Closer to home, throughout January and February, HP in conjunction with the Hertfordshire Waste Aware Partnership, completed four recycling events as part of its effort to encourage Hertfordshire residents to donate their old IT equipment to local charities. Across the four events, 46 tonnes of unwanted IT equipment was collected. Almost 30% will be professionally refurbished and given to local charities. The remaining equipment will be recycled by a specialist recycling plant, minimising the electronic waste that goes to landfill and reducing its environmental impact.

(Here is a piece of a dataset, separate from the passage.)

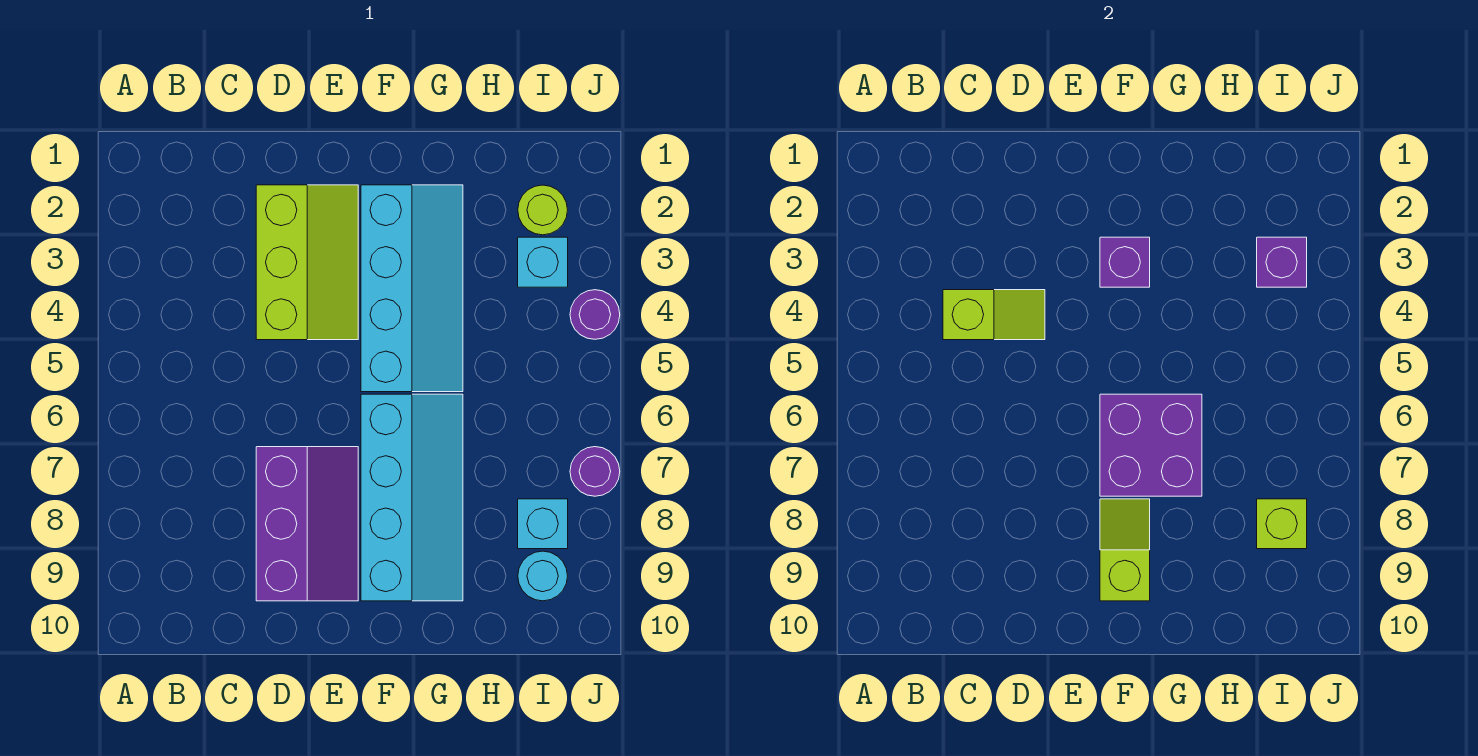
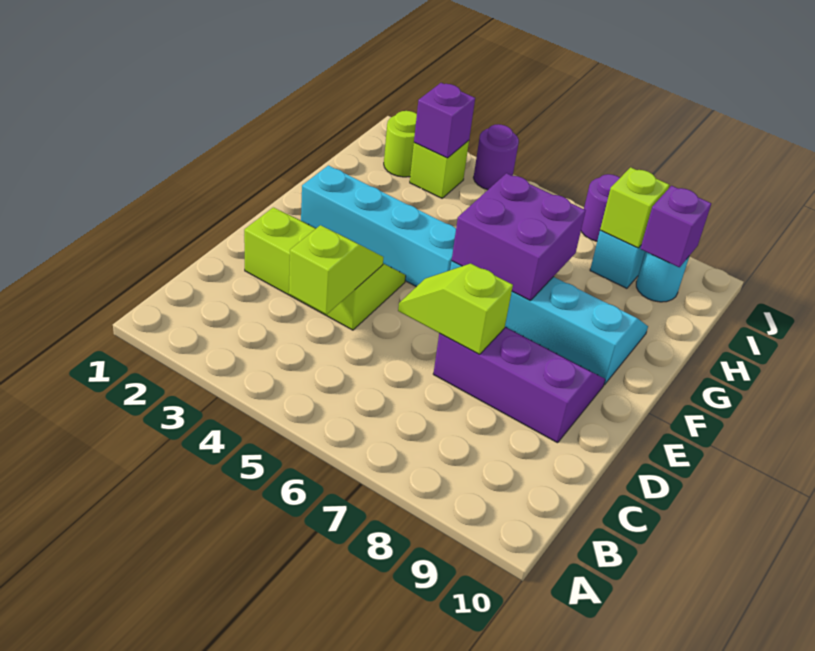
purple 1x1 brick [1100,237,1150,287] -> purple 1x1 brick moved to [640,186,711,267]
lime 1x2 slope [1100,499,1150,601] -> lime 1x2 slope moved to [398,264,513,354]
cyan 1x1 brick [518,237,568,287] -> lime 1x1 brick [410,141,469,198]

HP chairman and chief executive Mark Hudd best answers why the firm chooses not to communicate these little-known green credentials via sustained media and marketing campaigns. He says: “HP has been an environmentally sensitive company for decades. It’s simply part of our culture and DNA.”
According to HP UK and Ireland environmental manager Bruno Zago, the company’s actions speak louder than words. Its CSR communication tools are reserved for tender documents and HP’s annual Global Citizenship Customer Report, The Hidden Component, which can be downloaded from HP’s website. He says: “We’ve been recycling hardware since 1987 and, in June last year, we reached a milestone of one billion pounds in weight. We now aim to reach our second billion by 2010 in a rapidly accelerating programme. Energy is on everyone’s agenda and in January, we announced a commitment to reduce the energy consumption of our volume desktop and notebook PC families by 25% by 2010. We are also working to consolidate 85 data centres worldwide into six with high-efficiency servers and cooling technology.”
So, in a landscape that’s filled with accusations of “greenwash” and with the ASA proposing to clamp down harder on over-claims in a market in which consumers will often have more brand loyalty to ethical traders, HP says it is simply getting on with it.